Liz Truss wants to abolish the UN

Liz Truss makes a speech to the UN in New York in 2022
Liz Truss has accused the UN of playing a 'damaging' role in the Israel-Gaza conflict - Reuters

Liz Truss has said that she would like to see the United Nations abolished because she claimed she doesn’t see a purpose for the organisation.

The former prime minister, who served as foreign secretary under Boris Johnson, accused the UN of playing a “damaging” role in the Israel-Gaza conflict.

She also questioned Chinese and Russian membership of the UN Security Council, a group of 15 countries that has struggled to reach agreement on North Korea and Syria in recent years.

Ms Truss told the BBC’s Newscast podcast: “I can’t see a purpose for the UN as it stands. At present it has been very ineffective at dealing with international situations, in fact positively damaging, for example, on Israel.”

Asked whether she wanted to abolish the UN, she replied: “I do recommend abolishing quite a lot of things in my book. I’m not a UN fan. I think the best use it has is actually a meeting point for governments.

“But certainly the UN Security Council as it’s currently constituted, with both China and Russia on, is not keeping the world safe … I much more support alliances of like-minded countries like Nato.”

The UN Security Council passed a motion last month calling for a ceasefire in Gaza that was not contingent on the release of more than 100 Israeli hostages by Hamas terrorists.

Israel Katz, the Israeli foreign minister, has said that his country would not abide by the resolution, while Barbara Woodward, the UK’s ambassador to the UN, said Britain would have preferred for it to explicitly condemn Hamas.

‘Everyone’s entitled to an opinion’

In a wide-ranging interview to promote her book Ten Years to Save the West, the MP for South West Norfolk called to deny China access to trading markets and suggested anybody who wished to do business with Beijing should be seen as a pariah.

“What I believe is we are far too free and easy in the way we trade with China,” she said.

“What I saw in government was too many people who were concerned with the short-term economic benefits of trade with China, rather than the very serious long-term costs”.

And reflecting on her time as foreign secretary, she also claimed both the Foreign Office and the United States harboured too much “scepticism” towards Benjamin Netanyahu’s nation.

“Everyone’s entitled to an opinion but it’s more that it’s within the advice and the culture of the organisation that it’s very rare that you’ll get strongly pro-Israel advice.

“I think the US at the moment is often very critical of Israel, who are in an incredibly difficult position, they face the appalling atrocities that we saw in October and in my view they have to be allowed to get on with dealing with the real problems they face on their doorstep.

“There is a scepticism about Israel … Every single department I worked in had biases in particular directions and the Foreign Office was no exception.”

‘People don’t vote on press releases’

Ms Truss resigned amid untenable pressure from Conservative MPs after only 49 days as prime minister in autumn 2022 after the mini-Budget she unveiled with Kwasi Kwarteng, her chancellor, spooked the gilts market and saw public borrowing costs soar.

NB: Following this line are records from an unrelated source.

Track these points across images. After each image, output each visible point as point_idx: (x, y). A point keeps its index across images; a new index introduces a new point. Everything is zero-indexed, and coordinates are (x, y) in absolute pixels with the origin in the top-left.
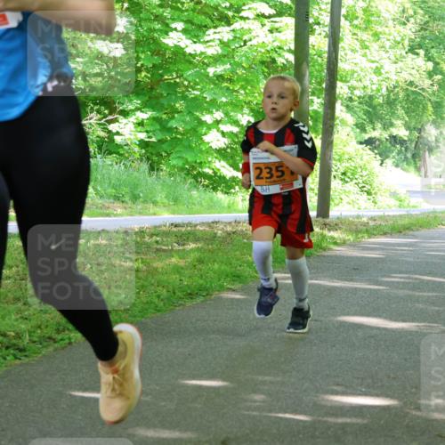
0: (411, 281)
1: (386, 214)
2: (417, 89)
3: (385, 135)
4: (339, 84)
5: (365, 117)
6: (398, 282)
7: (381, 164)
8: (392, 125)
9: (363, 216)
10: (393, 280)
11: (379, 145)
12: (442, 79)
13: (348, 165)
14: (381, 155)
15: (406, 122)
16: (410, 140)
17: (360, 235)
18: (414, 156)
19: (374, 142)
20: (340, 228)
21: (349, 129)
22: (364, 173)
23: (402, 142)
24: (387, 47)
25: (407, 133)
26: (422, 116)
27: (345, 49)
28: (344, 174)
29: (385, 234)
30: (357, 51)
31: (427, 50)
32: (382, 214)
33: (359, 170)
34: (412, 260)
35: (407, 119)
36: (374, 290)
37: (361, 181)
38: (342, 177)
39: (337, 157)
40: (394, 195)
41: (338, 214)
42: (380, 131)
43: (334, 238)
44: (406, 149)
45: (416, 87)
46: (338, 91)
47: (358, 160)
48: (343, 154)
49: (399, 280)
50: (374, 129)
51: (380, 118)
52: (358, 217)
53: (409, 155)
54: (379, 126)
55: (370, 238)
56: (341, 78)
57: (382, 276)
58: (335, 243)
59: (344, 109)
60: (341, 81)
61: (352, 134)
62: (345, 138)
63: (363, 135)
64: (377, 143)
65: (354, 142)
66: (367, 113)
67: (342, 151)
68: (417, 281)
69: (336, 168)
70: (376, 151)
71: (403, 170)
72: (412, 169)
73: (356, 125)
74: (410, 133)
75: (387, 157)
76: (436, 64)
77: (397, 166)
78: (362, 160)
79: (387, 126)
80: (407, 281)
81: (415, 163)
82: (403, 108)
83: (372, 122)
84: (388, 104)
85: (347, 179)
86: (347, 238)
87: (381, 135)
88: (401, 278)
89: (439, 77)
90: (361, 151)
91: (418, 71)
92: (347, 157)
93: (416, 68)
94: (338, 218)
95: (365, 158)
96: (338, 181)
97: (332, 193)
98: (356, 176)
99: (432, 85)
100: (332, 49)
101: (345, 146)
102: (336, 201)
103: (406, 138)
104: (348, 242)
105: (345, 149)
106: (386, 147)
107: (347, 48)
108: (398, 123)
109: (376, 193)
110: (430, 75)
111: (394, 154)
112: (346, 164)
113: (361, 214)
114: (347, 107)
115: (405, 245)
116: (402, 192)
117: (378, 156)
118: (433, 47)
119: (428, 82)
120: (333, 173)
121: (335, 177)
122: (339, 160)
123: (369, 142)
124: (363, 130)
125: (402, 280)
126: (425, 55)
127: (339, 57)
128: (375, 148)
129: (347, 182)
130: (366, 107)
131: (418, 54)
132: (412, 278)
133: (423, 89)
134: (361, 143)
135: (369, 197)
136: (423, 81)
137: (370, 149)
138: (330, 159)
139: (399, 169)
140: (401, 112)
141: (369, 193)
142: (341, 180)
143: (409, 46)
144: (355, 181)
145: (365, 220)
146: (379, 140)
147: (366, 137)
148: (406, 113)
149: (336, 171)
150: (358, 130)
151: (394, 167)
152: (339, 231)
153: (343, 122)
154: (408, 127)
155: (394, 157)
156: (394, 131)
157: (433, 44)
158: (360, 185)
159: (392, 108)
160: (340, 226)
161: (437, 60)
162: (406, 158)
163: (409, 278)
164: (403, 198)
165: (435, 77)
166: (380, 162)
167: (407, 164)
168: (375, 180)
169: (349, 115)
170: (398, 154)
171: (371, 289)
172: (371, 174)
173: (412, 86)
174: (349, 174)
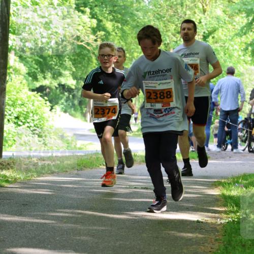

Her premiership saw the Tories fall more than 20 points behind Labour in the opinion polls, a deficit from which the party has struggled to recover, but on Tuesday she insisted that she had been alone in setting out a plan for economic growth.

“My view of electoral politics is that people vote on election day and how they’re doing,” she said. “People don’t vote on press releases coming out of Downing Street or on opinion polls 18 months ago.

“I went in there with a genuine view of what needs to be improved. I haven’t heard anyone else come up with an alternative view to stop the British economy stagnating.”

Ms Truss was also asked about the Daily Star’s live stream of a lettuce pitting the rate of its decay against the demise of her government, with the vegetable ultimately outlasting her administration.

Challenged on whether the episode had damaged Britain’s international standing, she responded: “This is just pathetic, you know, points scoring. This is the kind of thing that obsesses what I describe as the London elite.

“It’s ‘what do other people think of me’, ‘what’s Britain’s international standing’ ... I’d put forward perfectly rational policies that I won a leadership election on. What happened is that I was undermined by organisations like the Bank of England.”